▶ TASK TO CARRY OUT
Print the complete listing so that it matches the original exactly.

▶ PROVIDED ENTRIES

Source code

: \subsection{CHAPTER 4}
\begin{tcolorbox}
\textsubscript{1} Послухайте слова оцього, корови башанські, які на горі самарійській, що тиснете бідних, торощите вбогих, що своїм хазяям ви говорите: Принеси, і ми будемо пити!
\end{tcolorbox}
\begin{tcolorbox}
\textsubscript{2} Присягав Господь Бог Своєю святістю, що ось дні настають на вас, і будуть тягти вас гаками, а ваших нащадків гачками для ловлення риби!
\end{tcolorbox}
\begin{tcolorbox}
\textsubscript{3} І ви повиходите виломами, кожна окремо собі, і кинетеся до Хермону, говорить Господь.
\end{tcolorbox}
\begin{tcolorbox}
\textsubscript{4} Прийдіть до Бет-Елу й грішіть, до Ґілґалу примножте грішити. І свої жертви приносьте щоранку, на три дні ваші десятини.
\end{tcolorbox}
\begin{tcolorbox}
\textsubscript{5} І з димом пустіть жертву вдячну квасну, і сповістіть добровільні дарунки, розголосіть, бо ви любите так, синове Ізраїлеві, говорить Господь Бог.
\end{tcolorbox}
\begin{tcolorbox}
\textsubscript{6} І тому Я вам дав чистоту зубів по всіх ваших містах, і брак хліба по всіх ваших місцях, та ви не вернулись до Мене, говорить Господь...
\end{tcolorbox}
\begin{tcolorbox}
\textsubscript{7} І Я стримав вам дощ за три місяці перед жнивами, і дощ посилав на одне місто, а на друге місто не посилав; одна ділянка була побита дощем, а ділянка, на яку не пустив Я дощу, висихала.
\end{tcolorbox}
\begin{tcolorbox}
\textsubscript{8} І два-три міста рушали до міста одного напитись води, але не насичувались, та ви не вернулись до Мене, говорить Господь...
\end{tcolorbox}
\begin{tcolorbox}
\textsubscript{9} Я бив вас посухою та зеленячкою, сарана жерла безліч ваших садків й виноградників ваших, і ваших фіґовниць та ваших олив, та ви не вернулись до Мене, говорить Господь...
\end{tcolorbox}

▶ ANSWER TO THIS EXERCISE
Source code

: \subsection{CHAPTER 4}
\begin{tcolorbox}
\textsubscript{1} Послухайте слова оцього, корови башанські, які на горі самарійській, що тиснете бідних, торощите вбогих, що своїм хазяям ви говорите: Принеси, і ми будемо пити!
\end{tcolorbox}
\begin{tcolorbox}
\textsubscript{2} Присягав Господь Бог Своєю святістю, що ось дні настають на вас, і будуть тягти вас гаками, а ваших нащадків гачками для ловлення риби!
\end{tcolorbox}
\begin{tcolorbox}
\textsubscript{3} І ви повиходите виломами, кожна окремо собі, і кинетеся до Хермону, говорить Господь.
\end{tcolorbox}
\begin{tcolorbox}
\textsubscript{4} Прийдіть до Бет-Елу й грішіть, до Ґілґалу примножте грішити. І свої жертви приносьте щоранку, на три дні ваші десятини.
\end{tcolorbox}
\begin{tcolorbox}
\textsubscript{5} І з димом пустіть жертву вдячну квасну, і сповістіть добровільні дарунки, розголосіть, бо ви любите так, синове Ізраїлеві, говорить Господь Бог.
\end{tcolorbox}
\begin{tcolorbox}
\textsubscript{6} І тому Я вам дав чистоту зубів по всіх ваших містах, і брак хліба по всіх ваших місцях, та ви не вернулись до Мене, говорить Господь...
\end{tcolorbox}
\begin{tcolorbox}
\textsubscript{7} І Я стримав вам дощ за три місяці перед жнивами, і дощ посилав на одне місто, а на друге місто не посилав; одна ділянка була побита дощем, а ділянка, на яку не пустив Я дощу, висихала.
\end{tcolorbox}
\begin{tcolorbox}
\textsubscript{8} І два-три міста рушали до міста одного напитись води, але не насичувались, та ви не вернулись до Мене, говорить Господь...
\end{tcolorbox}
\begin{tcolorbox}
\textsubscript{9} Я бив вас посухою та зеленячкою, сарана жерла безліч ваших садків й виноградників ваших, і ваших фіґовниць та ваших олив, та ви не вернулись до Мене, говорить Господь...
\end{tcolorbox}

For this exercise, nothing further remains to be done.